_Text for analysis_
The English and Scotch, as far as our observation goes, are more inclined to make their employers’ interest their own. They labor as faithfully, and watch with an eye to economy quite as earnestly, when left in charge alone, as when the master and mistress are near them. Of course there are exceptions to every rule; and we speak more from our own experience than from what others say.

The Swiss and Swedes are usually smart and capable; but their inability to understand our language when they first come to us, makes their instruction difficult and tedious, unless the mistress is well versed in foreign languages.

A good Welsh girl is one of the best,—usually neat, active, and quick to learn; and as the pastors of the Welsh churches hold it a part of their duty to exercise careful supervision over those under their charge, that acts as a great safeguard.

There are no better servants to be found than such as come from Canada and Nova Scotia, if one can secure such as bring from their own country a genuinely good character. Naturally hardy and industrious, they are not the kind of girls who begin by asking, “How many in the family? How large is the washing? Have you stationary wash-tubs? What privileges do you allow your girls?” But whatever they are told to do, if within the compass of their ability, they do it more willingly and cheerfully than most. But there are not a large number of the Swiss, Swedish, Welsh, or Nova Scotia girls to be had, nor are all who come to our country of the better sort; so that whichever way we turn for domestic help, one is almost compelled to feel as if buying tickets in a lottery.

_Exercise objective_
From the passage on domestic servants above, return word for word the part from "The English and" up to and including "in foreign languages.".

Excerpts from a dataset:
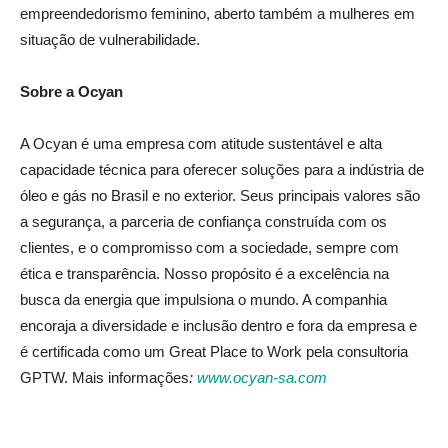
empreendedorismo feminino, aberto também a mulheres em
situação de vulnerabilidade.
Sobre a Ocyan
A Ocyan é uma empresa com atitude sustentável e alta
capacidade técnica para oferecer soluções para a indústria de
óleo e gás no Brasil e no exterior. Seus principais valores são
a segurança, a parceria de confiança construída com os
clientes, e o compromisso com a sociedade, sempre com
ética e transparência. Nosso propósito é a excelência na
busca da energia que impulsiona o mundo. A companhia
encoraja a diversidade e inclusão dentro e fora da empresa e
é certificada como um Great Place to Work pela consultoria
GPTW. Mais informações
:
www.ocyan-sa.com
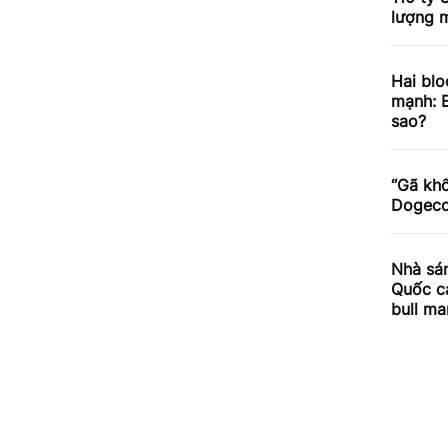
lượng m
Hai blo
mạnh: E
sao?
“Gã khổ
Dogecoi
Nhà sán
Quốc cả
bull ma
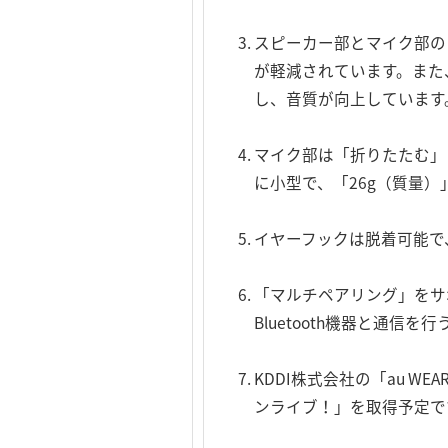
スピーカー部とマイク部の
が軽減されています。また
し、音質が向上しています
マイク部は「折りたたむ」こ
に小型で、「26g（質量
イヤーフックは脱着可能で
「マルチペアリング」をサポ
Bluetooth機器と通
KDDI株式会社の「au WE
ンライブ！」を取得予定で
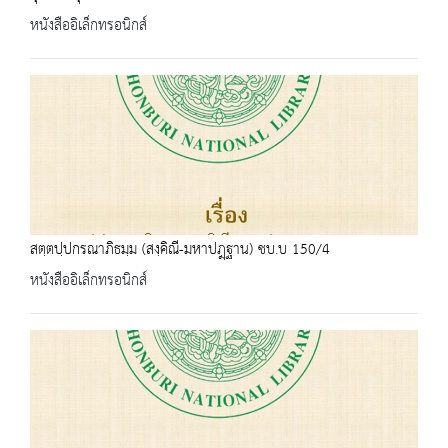
หนังสืออิเล็กทรอนิกส์
สตฺตปฺปกรณาภิธมฺม (สงฺคิณี-มหาปฎฺฐาน) ชบ.บ 150/4
หนังสืออิเล็กทรอนิกส์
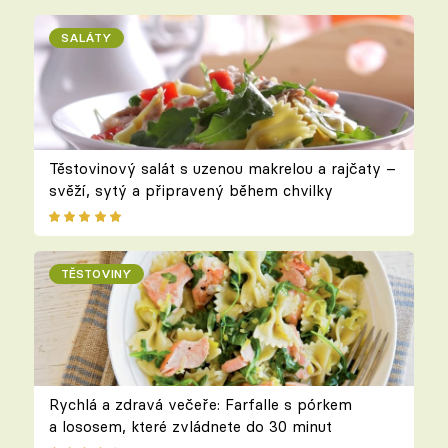
SALÁTY
Těstovinový salát s uzenou makrelou a rajčaty –
svěží, sytý a připravený během chvilky
TĚSTOVINY
Rychlá a zdravá večeře: Farfalle s pórkem
a lososem, které zvládnete do 30 minut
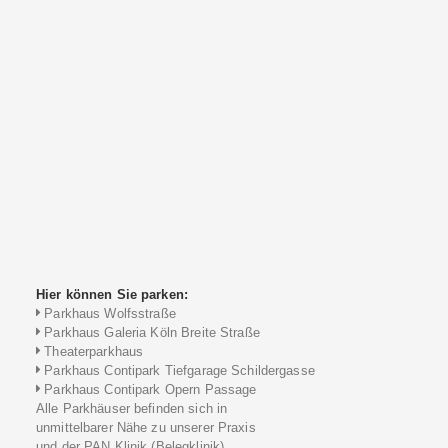
Hier können Sie parken:
Parkhaus Wolfsstraße
Parkhaus Galeria Köln Breite Straße
Theaterparkhaus
Parkhaus Contipark Tiefgarage Schildergasse
Parkhaus Contipark Opern Passage
Alle Parkhäuser befinden sich in
unmittelbarer Nähe zu unserer Praxis
und der PAN Klinik (Belegklinik)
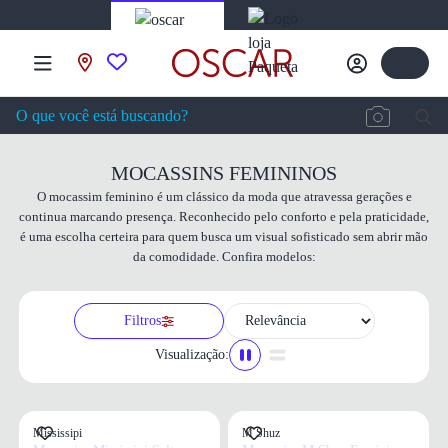
MOCASSINS FEMININOS
O mocassim feminino é um clássico da moda que atravessa gerações e
continua marcando presença. Reconhecido pelo conforto e pela praticidade,
é uma escolha certeira para quem busca um visual sofisticado sem abrir mão
da comodidade. Confira modelos:
Filtros
Visualização:
Mississipi
M Shuz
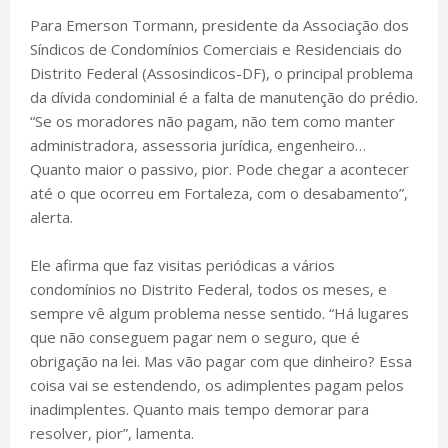
Para Emerson Tormann, presidente da Associação dos
Síndicos de Condomínios Comerciais e Residenciais do
Distrito Federal (Assosindicos-DF), o principal problema
da dívida condominial é a falta de manutenção do prédio.
“Se os moradores não pagam, não tem como manter
administradora, assessoria jurídica, engenheiro…
Quanto maior o passivo, pior. Pode chegar a acontecer
até o que ocorreu em Fortaleza, com o desabamento”,
alerta.
Ele afirma que faz visitas periódicas a vários
condomínios no Distrito Federal, todos os meses, e
sempre vê algum problema nesse sentido. “Há lugares
que não conseguem pagar nem o seguro, que é
obrigação na lei. Mas vão pagar com que dinheiro? Essa
coisa vai se estendendo, os adimplentes pagam pelos
inadimplentes. Quanto mais tempo demorar para
resolver, pior”, lamenta.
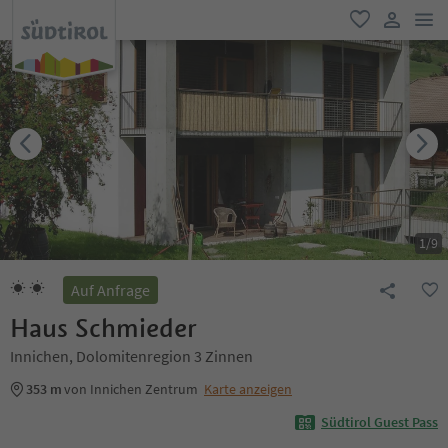
men
favorit
user lin
1
/
9
Auf Anfrage
Haus Schmieder
Innichen, Dolomitenregion 3 Zinnen
353 m
von Innichen Zentrum
Karte anzeigen
Südtirol Guest Pass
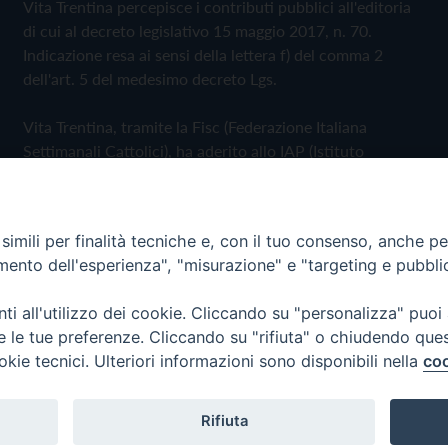
Vita Trentina percepisce i contributi pubblici all'editoria
di cui al decreto legislativo 15 maggio 2017, n. 70.
Indicazione resa ai sensi della lettera f) del comma 2
dell'art. 5 del medesimo decreto Lgs.
Vita Trentina, tramite la Fisc (Federazione Italiana
Settimanali Cattolici), ha aderito allo IAP (Istituto
dell'Autodisciplina Pubblicitaria) accettando il Codice di
Autodisciplina della Comunicazione Commerciale
imili per finalità tecniche e, con il tuo consenso, anche per 
Privacy Policy
Cookie Policy
amento dell'esperienza", "misurazione" e "targeting e pubbli
i all'utilizzo dei cookie. Cliccando su "personalizza" puoi
 Trentina Editrice
re le tue preferenze. Cliccando su "rifiuta" o chiudendo que
okie tecnici. Ulteriori informazioni sono disponibili nella
coo
Rifiuta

_Expected output_
The English and Scotch, as far as our observation goes, are more inclined to make their employers’ interest their own. They labor as faithfully, and watch with an eye to economy quite as earnestly, when left in charge alone, as when the master and mistress are near them. Of course there are exceptions to every rule; and we speak more from our own experience than from what others say.

The Swiss and Swedes are usually smart and capable; but their inability to understand our language when they first come to us, makes their instruction difficult and tedious, unless the mistress is well versed in foreign languages.